My goodness, the taxonomy of these things is confusing! I'm sorry that I misunderstood the reference to "Amethyst" as being the species P. amethystina. Now I see what was meant--at least, sort of. It sounds like even the experts are a little confused on the origins of these hybrids.

As for pollen, I just rubbed the anthers, and I did see a small amount of yellow pollen on my finger. That would make it "Amethyst," Angie, if you're right about that being a distinguishing characteristic. As for fruits, it's too soon to say. My Passiflora incarnata, which did not survive the winter, never did get any fruits last year. I was hoping that it would, but it didn't. I'll be surprised if this gets any either, but we shall soon see.

Karyn, it may be difficult for me to overwinter it inside because it is in the ground and I will have to dig it up and put it in a pot. I don't know if that would be successful or whether it would just stress the plant out and kill it.

* [Task objective]
Could you carry the post about the passionflower hybrid forward from its last sentence? The data after this text is separate material.

* [Data block]

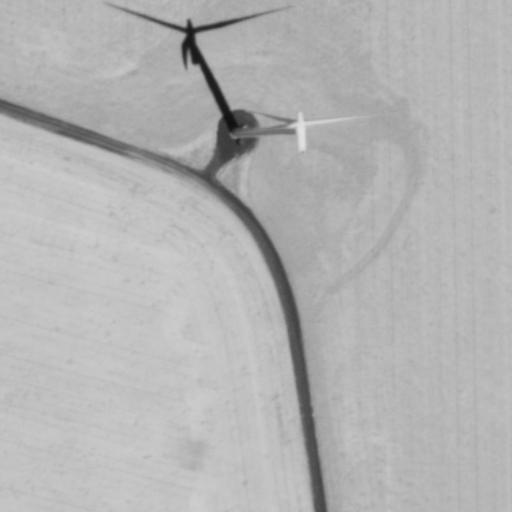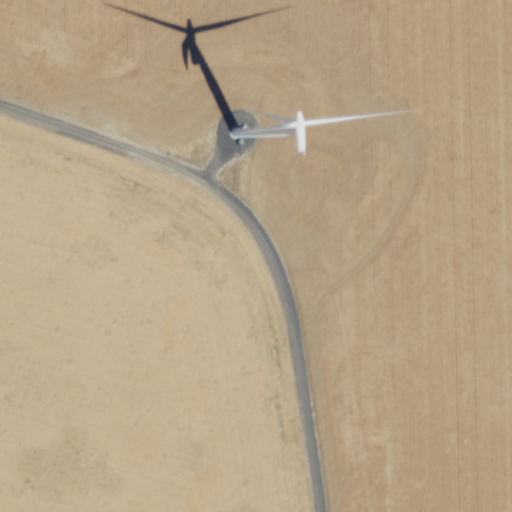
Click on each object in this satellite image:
wind turbine: (229, 129)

* [Exercise response]
I'm not very experienced with taking cuttings, but it seems to me that it would be best if I took some cuttings and rooted them before digging up and possibly killing the plant. That's the approach that makes the most sense to me. Are passionflowers easy to propagate from cuttings taken in the late summer or early fall? Once rooted, would they overwinter as houseplants? This is all pretty new to me, so I would appreciate any advice from knowledgeable folks on this forum.

Thanks for the info about Lavender Lady and Amethyst. Kiwinut, I'm still digesting that complicated link!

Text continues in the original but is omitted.